提示文書 →
○ ○ ○
アブストラクト(33巻8号:日本胸部外科学会雑誌)

Title : 心臓手術前後の血清酵素変動に関する研究
Subtitle : 原著
Authors : 壺井英敏, 毛利平
Authors(kana) :
Organization : 山口大学医学部第1外科
Journal : 日本胸部外科学会雑誌
Volume : 33
Number : 8
Page : 1129-1141
Year/Month : 1985 / 8
Article : 原著
Publisher : 日本胸部外科学会
Abstract : 当科における心臓手術例で, 体外循環前後の血清酵素, GOT, GPT, LDH, LDH1, CPK, CPK-MBを経時的に測定し得た85症例を各種項目別に比較検討した. 1)体外循環後GOT, LDH, LDH1, CPK, CPK-MBは著明に上昇した. 2)CPK-MBは心筋特異性が高く, 最も敏感で3~6時間目に最高値を示した. 3)total CPK-MB, peak CPK-MBは心筋障害を示す指標として良好であった. 4)CPK-MBの立ち上りを示すVCPK-MBは25mu/ml/hr以上の高値を示す場合にのみ心筋障害の指標となり得た. 5)total CPK-MBの代用として, 測定の簡単なpeak CPK-MBも心筋障害の指標となった. 6)total CPK-MB, peak CPK-MBは必ずしも術後心機能とは相関しなかった. 7)LOSの発生は高い酵素値, すなわちGOT 160U, LDH 950U, LDH1 400U, CPK 1,500mu/ml, CPK-MB 230mu/mlと相関があり, このうち3種以上の酵素値が上記値を越えたとき, LOS発現の可能性が高かった. 8)小児ではGPTを除く, すべての測定酵素が術前術後とも成人より高値であった. 9)間歇的大動脈遮断による開心術補助法は酵素値よりみて, 心筋への虚血の影響が強いと考えられ, 今後の改良が必要と思われた.
○ ○ ○
データセット項目 →

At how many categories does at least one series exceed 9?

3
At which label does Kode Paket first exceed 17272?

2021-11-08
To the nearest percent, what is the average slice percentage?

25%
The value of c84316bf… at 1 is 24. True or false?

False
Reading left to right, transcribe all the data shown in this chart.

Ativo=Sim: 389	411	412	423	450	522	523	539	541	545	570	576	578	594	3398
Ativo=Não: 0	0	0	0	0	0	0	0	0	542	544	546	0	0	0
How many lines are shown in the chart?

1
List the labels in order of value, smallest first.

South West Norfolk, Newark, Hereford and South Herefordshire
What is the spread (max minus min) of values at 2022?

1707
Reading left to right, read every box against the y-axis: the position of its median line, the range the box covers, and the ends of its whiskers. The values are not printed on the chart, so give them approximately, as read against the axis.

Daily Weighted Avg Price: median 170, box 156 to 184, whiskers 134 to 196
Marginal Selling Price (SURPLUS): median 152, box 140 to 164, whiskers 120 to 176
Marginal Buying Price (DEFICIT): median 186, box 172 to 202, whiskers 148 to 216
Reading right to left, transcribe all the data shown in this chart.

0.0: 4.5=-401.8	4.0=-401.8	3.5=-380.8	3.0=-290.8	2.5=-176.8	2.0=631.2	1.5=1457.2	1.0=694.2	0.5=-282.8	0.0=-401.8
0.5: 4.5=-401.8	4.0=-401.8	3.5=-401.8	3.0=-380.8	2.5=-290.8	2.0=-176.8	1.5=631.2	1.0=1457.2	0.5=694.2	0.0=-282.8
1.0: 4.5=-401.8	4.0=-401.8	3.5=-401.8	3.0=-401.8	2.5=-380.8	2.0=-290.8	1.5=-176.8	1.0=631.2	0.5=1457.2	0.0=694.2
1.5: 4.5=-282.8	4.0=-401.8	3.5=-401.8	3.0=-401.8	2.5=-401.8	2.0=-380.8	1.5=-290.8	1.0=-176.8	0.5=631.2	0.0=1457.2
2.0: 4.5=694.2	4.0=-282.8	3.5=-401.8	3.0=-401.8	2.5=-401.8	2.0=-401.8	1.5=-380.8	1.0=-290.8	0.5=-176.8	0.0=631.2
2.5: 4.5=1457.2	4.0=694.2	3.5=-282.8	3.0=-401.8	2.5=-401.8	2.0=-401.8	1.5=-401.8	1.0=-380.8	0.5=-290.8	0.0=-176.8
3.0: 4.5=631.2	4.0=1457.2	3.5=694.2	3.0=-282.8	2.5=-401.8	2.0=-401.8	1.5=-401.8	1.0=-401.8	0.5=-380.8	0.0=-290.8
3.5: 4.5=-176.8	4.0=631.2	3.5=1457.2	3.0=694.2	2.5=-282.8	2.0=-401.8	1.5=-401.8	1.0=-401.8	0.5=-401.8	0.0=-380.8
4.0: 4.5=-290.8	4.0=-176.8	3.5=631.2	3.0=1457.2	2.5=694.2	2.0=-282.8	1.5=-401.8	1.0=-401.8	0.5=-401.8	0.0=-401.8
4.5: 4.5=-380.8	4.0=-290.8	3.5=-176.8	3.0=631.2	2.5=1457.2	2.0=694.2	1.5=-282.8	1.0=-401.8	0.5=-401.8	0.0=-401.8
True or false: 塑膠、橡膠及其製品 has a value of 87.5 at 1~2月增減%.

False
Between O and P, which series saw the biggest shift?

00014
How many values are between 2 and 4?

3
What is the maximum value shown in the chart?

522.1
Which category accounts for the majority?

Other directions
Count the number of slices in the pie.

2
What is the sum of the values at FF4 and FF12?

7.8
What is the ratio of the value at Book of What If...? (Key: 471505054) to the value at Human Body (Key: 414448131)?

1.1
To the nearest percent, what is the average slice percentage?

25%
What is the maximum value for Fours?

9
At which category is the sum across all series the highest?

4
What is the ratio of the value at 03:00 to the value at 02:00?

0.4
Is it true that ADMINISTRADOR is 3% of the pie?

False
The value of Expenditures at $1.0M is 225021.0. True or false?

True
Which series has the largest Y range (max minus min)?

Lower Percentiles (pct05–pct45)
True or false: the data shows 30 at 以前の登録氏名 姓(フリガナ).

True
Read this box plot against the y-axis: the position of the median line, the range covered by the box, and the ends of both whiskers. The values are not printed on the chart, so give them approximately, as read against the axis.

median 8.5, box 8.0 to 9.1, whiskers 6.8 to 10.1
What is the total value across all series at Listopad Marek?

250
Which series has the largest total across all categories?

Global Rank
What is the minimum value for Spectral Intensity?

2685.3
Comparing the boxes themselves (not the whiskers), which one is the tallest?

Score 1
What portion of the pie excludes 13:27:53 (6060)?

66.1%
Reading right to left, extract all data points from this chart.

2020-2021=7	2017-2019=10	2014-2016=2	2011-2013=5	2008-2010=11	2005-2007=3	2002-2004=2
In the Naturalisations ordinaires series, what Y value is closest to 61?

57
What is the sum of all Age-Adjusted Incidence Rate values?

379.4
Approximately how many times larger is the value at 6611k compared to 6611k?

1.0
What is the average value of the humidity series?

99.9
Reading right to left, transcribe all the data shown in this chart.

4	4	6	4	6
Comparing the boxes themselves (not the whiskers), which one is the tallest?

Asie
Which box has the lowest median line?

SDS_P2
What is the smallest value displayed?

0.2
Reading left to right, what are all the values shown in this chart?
○ ○ ○
実施する作業 →
• A. 抄録について、「Title : 心臓手術前後の血清酵素変動に関する研究」を含む箇所から書き写し、「9)間歇的大動脈遮断による開心術補助法は酵素値よりみて, 心筋への虚血の影響が強いと考えられ, 今後の改良が必要と思われた.」の後で止めてください。その際、「小児」を「乳幼児」に差し替えてください。
• B. 抄録について、次の問いに答えてください。
(i) 著者の所属機関はどこですか。
(ii) 比較検討の対象となったのは何症例ですか。
(iii) CPK-MBが最高値を示したのは何時間目ですか。
データはこの作業には一切関係しません。

回答内容 →
• A.
Title : 心臓手術前後の血清酵素変動に関する研究
Subtitle : 原著
Authors : 壺井英敏, 毛利平
Authors(kana) :
Organization : 山口大学医学部第1外科
Journal : 日本胸部外科学会雑誌
Volume : 33
Number : 8
Page : 1129-1141
Year/Month : 1985 / 8
Article : 原著
Publisher : 日本胸部外科学会
Abstract : 当科における心臓手術例で, 体外循環前後の血清酵素, GOT, GPT, LDH, LDH1, CPK, CPK-MBを経時的に測定し得た85症例を各種項目別に比較検討した. 1)体外循環後GOT, LDH, LDH1, CPK, CPK-MBは著明に上昇した. 2)CPK-MBは心筋特異性が高く, 最も敏感で3~6時間目に最高値を示した. 3)total CPK-MB, peak CPK-MBは心筋障害を示す指標として良好であった. 4)CPK-MBの立ち上りを示すVCPK-MBは25mu/ml/hr以上の高値を示す場合にのみ心筋障害の指標となり得た. 5)total CPK-MBの代用として, 測定の簡単なpeak CPK-MBも心筋障害の指標となった. 6)total CPK-MB, peak CPK-MBは必ずしも術後心機能とは相関しなかった. 7)LOSの発生は高い酵素値, すなわちGOT 160U, LDH 950U, LDH1 400U, CPK 1,500mu/ml, CPK-MB 230mu/mlと相関があり, このうち3種以上の酵素値が上記値を越えたとき, LOS発現の可能性が高かった. 8)乳幼児ではGPTを除く, すべての測定酵素が術前術後とも成人より高値であった. 9)間歇的大動脈遮断による開心術補助法は酵素値よりみて, 心筋への虚血の影響が強いと考えられ, 今後の改良が必要と思われた.

• B.
(i) 山口大学医学部第1外科
(ii) 85症例
(iii) 3~6時間目